Some using data from a sample of adults aged 70 to 79 from the Health, Aging and Body Composition (HABC) study; found that persons drinking 1 to 7 alcohol drinks per week had lower age-, sex-, and race-adjusted incidences of death or end of life, compared with those who never or only occasionally drank alcohol (20.1 vs. 27.4 per 1000 person-years, respectively).

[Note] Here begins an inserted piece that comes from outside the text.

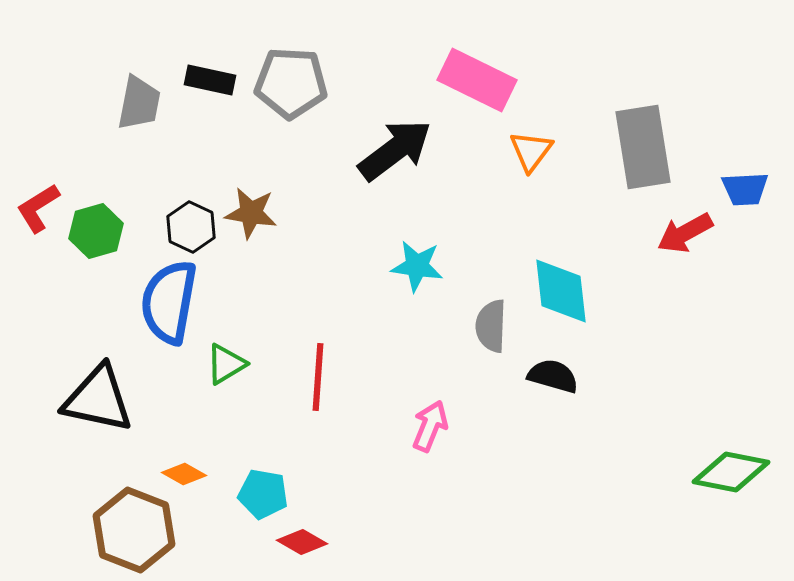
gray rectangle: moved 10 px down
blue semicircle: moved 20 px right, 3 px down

Nonetheless, there is still uncertainty about the survival benefit of alcohol use and the processes underlying the protective impact of low to moderate drinking alcohol. Recent data suggests that light to moderate alcohol use has an anti-inflammatory effect. For instance, using data from the HABC investigation, it revealed that light alcohol use is connected to lower levels of interleukin-6 and C-reactive protein. However, they found no link between alcohol consumption and tumor necrosis factor-alpha and plasminogen activator inhibtor-1.
Stress reduction strategies have been shown to have important psychosocial advantages and may be helpful in reducing morbidity and mortality in aging people. For example, participation in mind-body exercise, such as Tai Chi, has been connected with improvements in emotional well-being, stress-reduction, and mental health. There have been evaluated the long-term effects of stress reduction on mortality in adults, aged 55 years or older, with systemic hypertension.
Based on pooled data from two written randomized controlled trials that involved a Transcendental Meditation program, other behavioral interventions, and usual care, the authors found that participants in the Transcendental Meditation group had a 23 percent reduction in the rate of all-cause mortality, a 31% reduction in cardiovascular mortality, and a 51% reduction in cancer-related mortality, compared with controls. The researchers conclude that Transcendental Meditation program, as a stress-reducing approach in the prevention and control of high blood pressure, may help to reduce all-cause mortality as well as cardiovascular disease mortality in this population.